Re-care, Reappointing | Dr. Scott Leune
You know, it's interesting when you ask dentists, why do you lose patients? They list things like, patients got a change in their insurance, or patient notice money, or a patient was upset about something, or patients move, or unfortunately patients –some patients pass away. Those are all reasons why a practice has attrition.
But when we look at those reasons and we add them up and we look at the statistical significance of each one of those reasons, none of them are nearly as significant as the main reason. The main reason why we lose patients and don't practice is because we did not reappoint them for a future hygiene visit.
Reappointments – it's not an exciting number. It's not a number we think about all day long. As a dentist, but it's actually one of the most important numbers and the backbone of our practice. Are we reappointing patients? Once we understand that, then we have to ask ourselves, okay, are we? And when you ask hygienists, you know what percent of your patients will be appointed? They may say something like 98-99% of my patients are being reappointed. National average is 59%. That's a gap of the most important number maybe in the practice.
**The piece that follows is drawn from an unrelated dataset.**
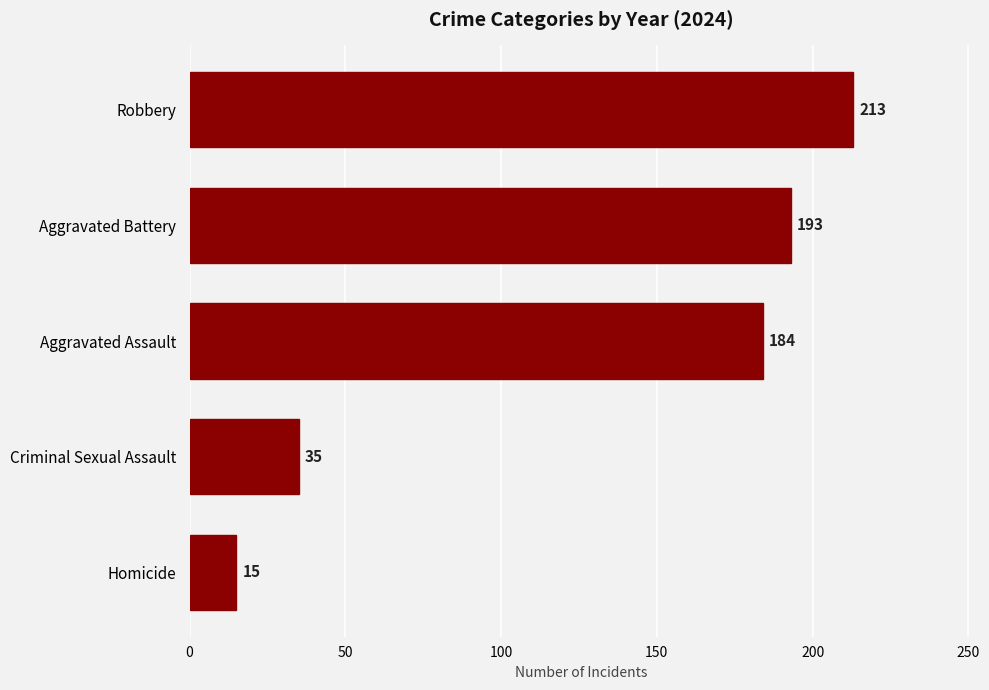

What is the difference between the values at Homicide and Aggravated Battery?

178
And so now we say, okay, if we recognize that this really important number, which is defining in a way of how big my patient base is, we recognize that that number is probably weak. How do we make it strong?
We can make that number strong by doing it the old way, by like white knuckling it and trying to force and micromanage our people, to reappoint better, and to audit yesterday's numbers, and call every single patient, and not let anyone walk out, and just constantly just harp on it on the morning huddle and track it through kind of third-party dashboards.
That's the old way, technology has changed this. So this is an example in dentistry where technology's actually gotten us to spend less work doing something and doing it better. And the new way, for example, Curve, Curve will flag every patient in the schedule that has not been reappointed. And if our people still didn't do it, Curve will sweep them into a reappointing protocol, a whole process to get them scheduled.
And if those patients still didn't schedule, which many will, a lot of that works already done automatically – they schedule. But for the few that didn't schedule, those patients will be triaged and handed to my team to say reach out to just them.
So, if I compare the old way to the new way, the old way, we're probably even doing. The old way says we're losing a lot of patients. The old way says we have to spend a lot of time micromanaging, and working the old way might mean we have more staff. The new way says I've got technology doing almost all the work for me without worrying about it, without managing it. And only those small amounts of patients that I do need to reach out are handed to my team on a silver platter. And that makes a lot more sense.